На другой день была репетиция оперетки "Все мы жаждем любви", и меня опять назначили в хор. Прочитав тетрадку, по которой я должна была учить слова, я узнала, что на мне должен быть костюм "дебардера". {débordée — вольных нравов, распущенная, "выходящая из берегов" (франц.).} Я не поняла, что это такое, так как опереток до сих пор не видала, и обратилась с вопросом к одной из хористок. "Неужели вы не знаете?" — спросила она и принялась объяснять. Судя по ее словам, надо было быть почти раздетой (что ей, очевидно, очень нравилось), но я не поверила ей и решилась узнать у кого-нибудь другого. Репетиция началась, и я увидела вблизи всех первых персонажей группы: Дубрович (дочь Дюкова, игравшая все первые роли), Ф. Козловская, Воронина, Акинфьева, Мартынова (дочь знаменитого актера), Большаков, талантливейший комик, муж Козловской и другие. Савин, по моей просьбе, представил меня Козловской. Я выразила ей мой восторг по поводу ее вчерашней игры. Она не обратила на меня особенного внимания, но спросила, правда ли, что я служила с К., ее бывшим товарищем.
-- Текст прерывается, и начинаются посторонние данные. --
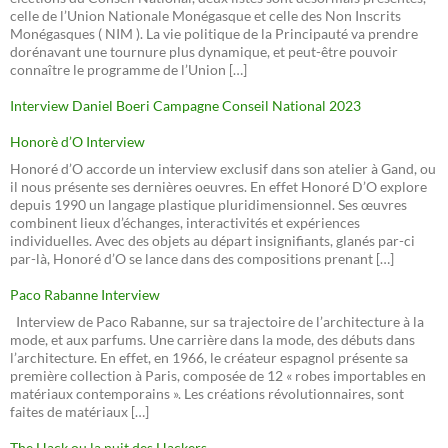
celle de l’Union Nationale Monégasque et celle des Non Inscrits
Monégasques ( NIM ). La vie politique de la Principauté va prendre
dorénavant une tournure plus dynamique, et peut-être pouvoir
connaître le programme de l’Union […]
Interview Daniel Boeri Campagne Conseil National 2023
Honorè d’O Interview
Honoré d’O accorde un interview exclusif dans son atelier à Gand, ou
il nous présente ses dernières oeuvres. En effet Honoré D’O explore
depuis 1990 un langage plastique pluridimensionnel. Ses œuvres
combinent lieux d’échanges, interactivités et expériences
individuelles. Avec des objets au départ insignifiants, glanés par-ci
par-là, Honoré d’O se lance dans des compositions prenant […]
Paco Rabanne Interview
Interview de Paco Rabanne, sur sa trajectoire de l’architecture à la
mode, et aux parfums. Une carrière dans la mode, des débuts dans
l’architecture. En effet, en 1966, le créateur espagnol présente sa
première collection à Paris, composée de 12 « robes importables en
matériaux contemporains ». Les créations révolutionnaires, sont
faites de matériaux […]
The Hack ou la nuit des Hackers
Она чрезвычайно мне понравилась.
Лентовский объявил, что через три дня я буду играть комедию в одном акте "Капризница". Я ужасно обрадовалась, гак как играла ее с большим успехом в Минске и это была одна из любимых мною ролей. Ее назначили после большой комедии "Слово и дело" вместо водевиля, и я боялась, что она окажется в конце слишком сухой, да и публика разъедется, на что Лентовский заметал мне, что мой первый дебют будет судить не публика, а он. Обставил пьесу второстепенными, неинтересными актерами, только жениха, пустую роль, играл Савин. С Лентовским они были на ножах, и Савин хотел швырнуть эту роль ему в лицо, но согласился играть только для меня.
Я вышла на сцену почти в 12 часов ночи, сбор был очень плохой, но почти вся труппа разместилась по ложам, что крайне меня смутило. Сначала я робела до потери сознания: от этого спектакля зависело мое будущее и мне казалось, что я играю невыносимо плохо. Когда я ушла первый раз со сцены (в Минске всегда с аплодисментом), я решила, что с моей стороны было большой смелостью играть на такой большой сцене и что все смеются надо мной. Лентовский был за кулисами и, видя мое расстроенное лицо, приписал это робости и стал ободрять меня. Но когда я высказала ему все, что думала, обвинила его за небрежную обстановку и проч., он увидал, что я близка к отчаянию, а играть совсем не в силах. Помощник подбежал ко мне: "Вам выходить",— рыдания душили мне горло, а Лентовский почти грубо вытолкнул меня на сцену. Я говорила какие-то слова, ничего не понимая, как вдруг увидала голову Лентовского у своих ног и услыхала его голос: "Хорошо, хорошо". Он сел в суфлерскую будку и стал суфлировать. Актеры "подобрались", и пиеса пошла живее. Я увлеклась, слышала одобрительный шепот Лентовского и получила аплодисмент.